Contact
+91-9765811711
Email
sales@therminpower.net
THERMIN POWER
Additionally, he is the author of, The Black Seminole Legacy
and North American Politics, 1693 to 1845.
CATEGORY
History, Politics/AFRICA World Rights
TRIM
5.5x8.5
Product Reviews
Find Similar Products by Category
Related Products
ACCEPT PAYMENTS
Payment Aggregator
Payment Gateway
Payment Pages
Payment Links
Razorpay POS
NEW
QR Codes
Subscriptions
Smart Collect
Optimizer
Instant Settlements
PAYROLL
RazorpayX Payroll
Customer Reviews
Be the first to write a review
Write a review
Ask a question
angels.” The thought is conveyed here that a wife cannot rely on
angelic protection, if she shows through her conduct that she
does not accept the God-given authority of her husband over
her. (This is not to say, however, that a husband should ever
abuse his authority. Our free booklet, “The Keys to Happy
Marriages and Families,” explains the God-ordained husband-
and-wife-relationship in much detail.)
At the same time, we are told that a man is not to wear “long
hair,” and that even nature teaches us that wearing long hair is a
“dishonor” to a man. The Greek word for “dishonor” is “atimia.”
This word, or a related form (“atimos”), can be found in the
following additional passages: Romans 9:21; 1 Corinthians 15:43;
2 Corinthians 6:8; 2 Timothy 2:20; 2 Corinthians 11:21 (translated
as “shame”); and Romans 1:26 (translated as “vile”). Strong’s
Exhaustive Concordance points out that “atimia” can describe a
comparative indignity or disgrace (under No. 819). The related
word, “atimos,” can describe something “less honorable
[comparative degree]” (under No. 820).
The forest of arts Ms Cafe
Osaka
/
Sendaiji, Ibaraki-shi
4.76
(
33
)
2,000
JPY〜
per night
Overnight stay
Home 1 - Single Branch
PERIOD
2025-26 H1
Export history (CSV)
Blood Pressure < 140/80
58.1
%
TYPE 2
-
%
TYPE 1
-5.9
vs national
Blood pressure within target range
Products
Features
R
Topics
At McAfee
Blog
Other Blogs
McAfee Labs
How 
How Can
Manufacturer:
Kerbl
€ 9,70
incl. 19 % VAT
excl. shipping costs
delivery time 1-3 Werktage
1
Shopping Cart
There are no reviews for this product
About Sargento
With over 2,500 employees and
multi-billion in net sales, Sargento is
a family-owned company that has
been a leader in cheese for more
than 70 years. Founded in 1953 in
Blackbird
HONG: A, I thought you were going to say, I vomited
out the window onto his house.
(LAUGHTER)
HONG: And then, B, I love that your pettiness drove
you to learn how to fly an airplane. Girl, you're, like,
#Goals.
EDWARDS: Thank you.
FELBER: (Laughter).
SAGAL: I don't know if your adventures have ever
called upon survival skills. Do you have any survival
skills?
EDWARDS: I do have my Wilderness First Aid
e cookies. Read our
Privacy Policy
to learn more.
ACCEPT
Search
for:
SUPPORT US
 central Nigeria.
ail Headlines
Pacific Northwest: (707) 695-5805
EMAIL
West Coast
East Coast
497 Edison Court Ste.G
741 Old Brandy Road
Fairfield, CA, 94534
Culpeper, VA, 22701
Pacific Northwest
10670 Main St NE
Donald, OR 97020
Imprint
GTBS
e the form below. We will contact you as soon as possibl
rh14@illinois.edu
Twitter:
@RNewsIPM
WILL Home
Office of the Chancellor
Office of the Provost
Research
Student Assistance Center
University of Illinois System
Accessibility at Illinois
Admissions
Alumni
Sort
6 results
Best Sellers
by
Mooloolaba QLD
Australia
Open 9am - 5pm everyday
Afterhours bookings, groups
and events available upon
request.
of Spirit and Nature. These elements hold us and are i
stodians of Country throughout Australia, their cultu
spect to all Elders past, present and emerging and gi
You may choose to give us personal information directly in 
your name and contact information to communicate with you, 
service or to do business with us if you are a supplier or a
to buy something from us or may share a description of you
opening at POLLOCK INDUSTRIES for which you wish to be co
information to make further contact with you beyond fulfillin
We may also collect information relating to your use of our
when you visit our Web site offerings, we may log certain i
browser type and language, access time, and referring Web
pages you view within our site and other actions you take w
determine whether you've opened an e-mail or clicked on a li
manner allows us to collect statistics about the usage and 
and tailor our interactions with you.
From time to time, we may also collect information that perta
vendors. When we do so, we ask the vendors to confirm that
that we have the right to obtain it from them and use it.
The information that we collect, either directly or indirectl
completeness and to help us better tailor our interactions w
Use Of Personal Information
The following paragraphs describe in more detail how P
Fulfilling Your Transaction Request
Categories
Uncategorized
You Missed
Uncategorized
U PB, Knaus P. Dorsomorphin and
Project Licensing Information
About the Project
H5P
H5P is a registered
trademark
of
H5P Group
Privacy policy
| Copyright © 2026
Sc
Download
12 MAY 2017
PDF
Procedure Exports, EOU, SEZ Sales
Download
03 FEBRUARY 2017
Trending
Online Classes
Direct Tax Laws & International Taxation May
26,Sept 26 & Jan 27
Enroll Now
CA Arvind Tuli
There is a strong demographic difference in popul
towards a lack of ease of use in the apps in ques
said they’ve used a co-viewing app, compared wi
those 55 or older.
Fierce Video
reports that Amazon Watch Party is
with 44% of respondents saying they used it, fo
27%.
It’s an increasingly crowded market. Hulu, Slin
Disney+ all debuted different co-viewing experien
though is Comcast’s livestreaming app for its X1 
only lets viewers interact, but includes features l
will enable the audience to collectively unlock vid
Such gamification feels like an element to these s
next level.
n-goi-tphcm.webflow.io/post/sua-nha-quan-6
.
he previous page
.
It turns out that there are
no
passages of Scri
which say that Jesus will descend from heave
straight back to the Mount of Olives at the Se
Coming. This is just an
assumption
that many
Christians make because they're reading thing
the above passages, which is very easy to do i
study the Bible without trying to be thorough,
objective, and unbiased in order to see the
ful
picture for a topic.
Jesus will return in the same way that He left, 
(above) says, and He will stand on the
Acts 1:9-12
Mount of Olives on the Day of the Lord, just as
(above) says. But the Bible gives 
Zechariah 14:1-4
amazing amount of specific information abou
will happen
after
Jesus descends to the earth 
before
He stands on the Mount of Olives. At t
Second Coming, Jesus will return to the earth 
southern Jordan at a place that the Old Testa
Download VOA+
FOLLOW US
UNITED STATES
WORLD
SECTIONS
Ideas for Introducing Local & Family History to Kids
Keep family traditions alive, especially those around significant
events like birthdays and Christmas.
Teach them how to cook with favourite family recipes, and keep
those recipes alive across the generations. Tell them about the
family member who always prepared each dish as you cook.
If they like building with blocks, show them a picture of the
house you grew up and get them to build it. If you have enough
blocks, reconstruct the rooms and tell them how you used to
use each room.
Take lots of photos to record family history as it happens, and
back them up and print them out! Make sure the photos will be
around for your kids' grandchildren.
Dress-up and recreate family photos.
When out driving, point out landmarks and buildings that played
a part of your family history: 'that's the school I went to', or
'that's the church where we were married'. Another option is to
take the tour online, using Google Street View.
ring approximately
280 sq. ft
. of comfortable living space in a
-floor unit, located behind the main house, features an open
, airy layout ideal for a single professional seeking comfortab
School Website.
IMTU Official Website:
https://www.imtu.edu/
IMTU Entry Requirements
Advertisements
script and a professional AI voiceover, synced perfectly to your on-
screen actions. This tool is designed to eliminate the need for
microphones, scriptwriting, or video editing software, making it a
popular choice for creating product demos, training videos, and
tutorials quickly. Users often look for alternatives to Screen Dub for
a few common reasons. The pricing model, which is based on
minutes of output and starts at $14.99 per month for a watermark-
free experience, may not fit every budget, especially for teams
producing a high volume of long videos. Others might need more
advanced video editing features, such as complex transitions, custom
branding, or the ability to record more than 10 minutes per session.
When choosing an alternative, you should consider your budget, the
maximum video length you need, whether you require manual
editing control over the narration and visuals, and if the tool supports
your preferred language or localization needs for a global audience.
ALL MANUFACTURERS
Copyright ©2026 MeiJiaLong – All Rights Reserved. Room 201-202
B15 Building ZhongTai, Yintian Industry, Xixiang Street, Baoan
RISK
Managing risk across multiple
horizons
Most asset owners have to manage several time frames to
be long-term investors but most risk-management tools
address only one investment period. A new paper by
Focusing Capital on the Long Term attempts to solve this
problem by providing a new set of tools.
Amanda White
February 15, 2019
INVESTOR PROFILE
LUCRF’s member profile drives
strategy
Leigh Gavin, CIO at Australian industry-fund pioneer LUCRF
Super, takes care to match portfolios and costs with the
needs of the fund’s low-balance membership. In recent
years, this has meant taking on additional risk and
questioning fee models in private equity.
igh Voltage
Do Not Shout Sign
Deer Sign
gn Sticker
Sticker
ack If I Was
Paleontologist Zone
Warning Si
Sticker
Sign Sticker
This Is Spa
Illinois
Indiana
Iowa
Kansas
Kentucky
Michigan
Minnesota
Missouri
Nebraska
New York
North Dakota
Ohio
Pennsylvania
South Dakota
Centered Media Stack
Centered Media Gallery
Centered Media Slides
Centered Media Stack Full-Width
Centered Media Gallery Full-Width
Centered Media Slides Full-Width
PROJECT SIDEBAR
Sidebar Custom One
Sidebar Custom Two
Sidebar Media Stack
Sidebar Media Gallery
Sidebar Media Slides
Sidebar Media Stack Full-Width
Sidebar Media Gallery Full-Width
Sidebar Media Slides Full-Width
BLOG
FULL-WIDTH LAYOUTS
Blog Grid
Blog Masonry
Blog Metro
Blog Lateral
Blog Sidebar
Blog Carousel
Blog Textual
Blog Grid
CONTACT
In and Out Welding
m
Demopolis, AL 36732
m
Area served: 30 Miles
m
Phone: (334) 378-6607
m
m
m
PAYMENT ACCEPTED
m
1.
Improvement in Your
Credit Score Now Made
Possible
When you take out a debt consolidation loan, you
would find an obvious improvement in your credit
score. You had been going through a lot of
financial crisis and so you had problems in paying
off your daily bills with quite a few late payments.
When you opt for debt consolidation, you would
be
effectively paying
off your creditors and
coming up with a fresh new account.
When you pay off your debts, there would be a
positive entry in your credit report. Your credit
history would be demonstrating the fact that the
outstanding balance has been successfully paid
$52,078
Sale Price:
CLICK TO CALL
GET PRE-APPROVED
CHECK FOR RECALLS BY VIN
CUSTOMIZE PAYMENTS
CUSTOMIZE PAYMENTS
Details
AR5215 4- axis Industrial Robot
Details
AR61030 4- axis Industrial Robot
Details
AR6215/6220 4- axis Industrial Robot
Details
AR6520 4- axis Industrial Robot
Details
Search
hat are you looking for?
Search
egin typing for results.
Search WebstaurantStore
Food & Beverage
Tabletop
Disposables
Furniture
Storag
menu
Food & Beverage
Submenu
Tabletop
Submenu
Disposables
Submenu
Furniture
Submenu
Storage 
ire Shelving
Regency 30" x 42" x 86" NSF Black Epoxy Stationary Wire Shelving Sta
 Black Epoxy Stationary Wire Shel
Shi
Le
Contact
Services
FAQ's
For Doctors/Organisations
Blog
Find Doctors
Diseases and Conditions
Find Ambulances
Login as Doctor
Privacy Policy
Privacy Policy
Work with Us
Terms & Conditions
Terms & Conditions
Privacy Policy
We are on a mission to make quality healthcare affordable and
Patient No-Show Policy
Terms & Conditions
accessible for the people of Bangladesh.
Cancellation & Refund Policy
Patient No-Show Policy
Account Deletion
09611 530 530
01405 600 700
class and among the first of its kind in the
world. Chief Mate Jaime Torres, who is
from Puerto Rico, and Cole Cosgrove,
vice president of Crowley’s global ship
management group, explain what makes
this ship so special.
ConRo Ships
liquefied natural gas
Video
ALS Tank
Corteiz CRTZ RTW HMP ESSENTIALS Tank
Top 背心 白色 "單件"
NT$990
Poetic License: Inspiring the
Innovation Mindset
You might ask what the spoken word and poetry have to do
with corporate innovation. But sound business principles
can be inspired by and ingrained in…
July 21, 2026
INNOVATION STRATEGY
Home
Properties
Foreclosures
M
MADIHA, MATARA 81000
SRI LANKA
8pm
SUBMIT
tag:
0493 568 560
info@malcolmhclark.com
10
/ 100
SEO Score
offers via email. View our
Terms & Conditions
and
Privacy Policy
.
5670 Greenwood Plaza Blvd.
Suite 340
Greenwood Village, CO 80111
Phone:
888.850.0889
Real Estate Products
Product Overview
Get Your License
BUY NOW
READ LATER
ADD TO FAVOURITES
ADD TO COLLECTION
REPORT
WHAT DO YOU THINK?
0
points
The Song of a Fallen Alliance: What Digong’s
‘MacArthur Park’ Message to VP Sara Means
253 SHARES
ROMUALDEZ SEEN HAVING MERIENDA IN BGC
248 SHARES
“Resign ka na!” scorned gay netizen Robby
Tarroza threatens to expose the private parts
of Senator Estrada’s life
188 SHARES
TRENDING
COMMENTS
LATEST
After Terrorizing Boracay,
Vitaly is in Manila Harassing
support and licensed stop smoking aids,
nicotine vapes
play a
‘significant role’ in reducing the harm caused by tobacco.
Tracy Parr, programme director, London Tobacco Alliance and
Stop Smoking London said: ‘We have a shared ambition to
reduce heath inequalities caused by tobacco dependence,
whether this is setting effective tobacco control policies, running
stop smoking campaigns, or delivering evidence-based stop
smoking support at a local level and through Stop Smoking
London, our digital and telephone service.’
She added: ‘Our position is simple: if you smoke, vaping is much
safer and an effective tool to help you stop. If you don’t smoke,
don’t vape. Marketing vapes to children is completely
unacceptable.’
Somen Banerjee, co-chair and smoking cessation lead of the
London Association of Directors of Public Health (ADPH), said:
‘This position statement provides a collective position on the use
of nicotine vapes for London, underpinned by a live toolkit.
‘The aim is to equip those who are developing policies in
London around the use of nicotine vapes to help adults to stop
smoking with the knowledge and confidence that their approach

.....

Please transcribe exactly the lines above from the line that has "vendors. When we" up to and including the line that has "Online Classes"; no other line belongs in the answer.

vendors. When we do so, we ask the vendors to confirm that
that we have the right to obtain it from them and use it.
The information that we collect, either directly or indirectl
completeness and to help us better tailor our interactions w
Use Of Personal Information
The following paragraphs describe in more detail how P
Fulfilling Your Transaction Request
Categories
Uncategorized
You Missed
Uncategorized
U PB, Knaus P. Dorsomorphin and
Project Licensing Information
About the Project
H5P
H5P is a registered
trademark
of
H5P Group
Privacy policy
| Copyright © 2026
Sc
Download
12 MAY 2017
PDF
Procedure Exports, EOU, SEZ Sales
Download
03 FEBRUARY 2017
Trending
Online Classes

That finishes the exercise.